Warp busy-loops on EMFILE

Question

Warp busy-loops on EMFILE

Closed this issue a year ago · 8 comments

This is a follow-up to #830. Adding in subscribers from there: @snoyberg @domenkozar @kazu-yamamoto @ProofOfKeags.

The retry logic added in https://github.com/yesodweb/wai/pull/831/files does not make sense to me.

It is present in warp >= warp-3.3.19.

As @snoyberg wrote in #830 (comment), that code will busy-loop:

    acceptNewConnection = do
        ex <- try getConnMaker
        case ex of
            Right x -> return $ Just x
            Left e -> do
                let getErrno (Errno cInt) = cInt
                    eConnAborted = getErrno eCONNABORTED
                    eMfile = getErrno eMFILE
                    merrno = ioe_errno e
                if merrno == Just eConnAborted || merrno == Just eMfile
                    then acceptNewConnection

The busy-loop is:

    acceptNewConnection = do
        ex <- try getConnMaker
        case ex of
            Left e -> do
                -- ...
                if ... || merrno == Just eMfile
                    then acceptNewConnection

Here is a minimal example that demonstrates it.

We set the open files limit to 1024, and then open a couple of files until we have 1024 open files.
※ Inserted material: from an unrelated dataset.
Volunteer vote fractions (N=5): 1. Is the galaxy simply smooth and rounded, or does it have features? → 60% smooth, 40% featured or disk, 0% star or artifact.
Then we start Warp.

#!/usr/bin/env stack
-- stack script --compile --resolver lts-20.18 --package warp --package wai --package http-types  --package unix --package directory

{-# LANGUAGE OverloadedStrings #-}

module Main where

import           Control.Concurrent (threadDelay)
import           Control.Exception
import           Data.Foldable
import           Data.Traversable
import           Network.Wai
import           Network.HTTP.Types.Status (status200)
import qualified Network.Wai.Handler.Warp as Warp
import           System.Directory (listDirectory)
import           System.Environment (getArgs)
import           System.IO
import           System.Posix.Resource

main :: IO ()
main = do
  [numFdsToLeaveFreeStr] <- getArgs
  let numFdsToLeaveFree :: Int = read numFdsToLeaveFreeStr

  -- Set max open files to 1024, as it is the default on many Linux systems.
  -- For reproducibility, just in case the current system has a higher limit.
  setResourceLimit ResourceOpenFiles (ResourceLimits{ softLimit = ResourceLimit 1024, hardLimit = ResourceLimit 1024 })
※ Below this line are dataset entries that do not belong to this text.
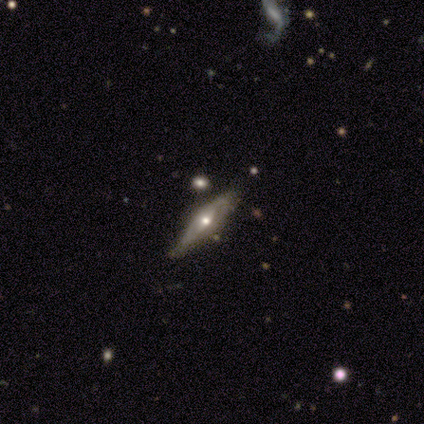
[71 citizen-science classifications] A featured or disk galaxy (79%) viewed edge-on (50%, tied with no) with a rounded central bulge (93%).

Vote fractions:
- Smooth or featured? featured or disk: 79% / smooth: 15% / star or artifact: 6%
- Edge-on disk? yes: 50% (tied) / no: 50% (tied)
- Edge-on bulge? rounded: 93% / none: 7% / boxy: 0%
- Merging? none: 69% / minor disturbance: 19% / merger: 9% / major disturbance: 3%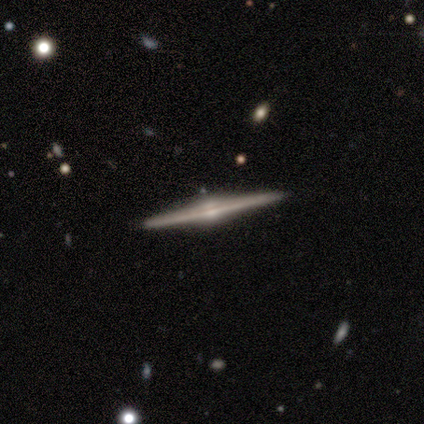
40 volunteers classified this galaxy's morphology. This is clearly a featured or disk galaxy (85%). It is clearly viewed edge-on (100%). Edge-on bulge: clearly rounded (91%). Merging: clearly none (92%).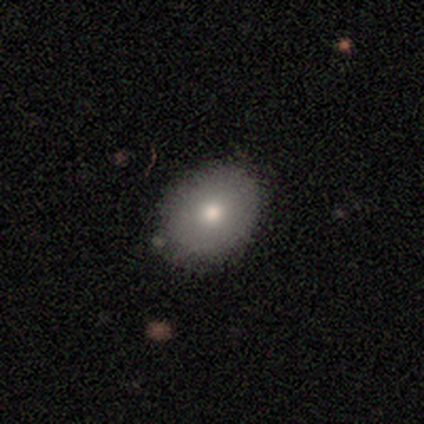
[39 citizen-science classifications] This is likely a smooth galaxy (79%). How rounded: possibly in between (55%). Merging: clearly none (97%).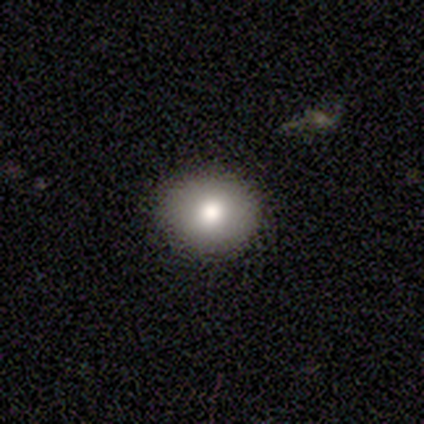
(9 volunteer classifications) This is likely a smooth galaxy (78%). How rounded: likely round (71%). Merging: clearly none (88%).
  numOpenFiles <- length <$> listDirectory "/proc/self/fd"
  let numExtraFilesToOpen = 1024 - numOpenFiles - numFdsToLeaveFree

  putStrLn $ show numOpenFiles ++ " open files, opening another " ++ show numExtraFilesToOpen

  bracket
    (for [1..numExtraFilesToOpen] $ \i -> openFile "/proc/self/cmdline" ReadMode) -- open many files, doesn't matter which ones
    (\files -> do
      putStrLn "Closing files"
      traverse_ hClose files
    )
    $ \files -> do

      Warp.run 1234 $ \req respond -> do
        putStrLn "got request, sleeping before responding"
        threadDelay 1000000
        putStrLn "responding"
        respond $ responseLBS status200 [] "hi"

(lts-20.18 has warp-3.3.23 so it has the code from #831 in, which was released as part of warp-3.3.19.)

Observing the run of the above with stack Main.hs 0, and attaching with sudo strace -fyp "$(pidof Main)" we can observe the busy-loop:

[pid 1935033] accept4(1023<socket:[232666022]>, 0x42015de340, [128], SOCK_CLOEXEC|SOCK_NONBLOCK) = -1 EMFILE (Too many open files)
[pid 1935033] accept4(1023<socket:[232666022]>, 0x42015de450, [128], SOCK_CLOEXEC|SOCK_NONBLOCK) = -1 EMFILE (Too many open files)
[pid 1935033] accept4(1023<socket:[232666022]>, 0x42015de560, [128], SOCK_CLOEXEC|SOCK_NONBLOCK) = -1 EMFILE (Too many open files)

This is bad:

The process busy-spins runs at 100% CPU.
No error is reported, no exception is thrown.
If you run it from ghci with:main, and Ctrl+C there, nothing happens; another Ctrl+C will bring you back to the ghci prompt, but the accept4() busy loop will go on in the background.

Further, the issue also happens when there are still FDs free when warps starts.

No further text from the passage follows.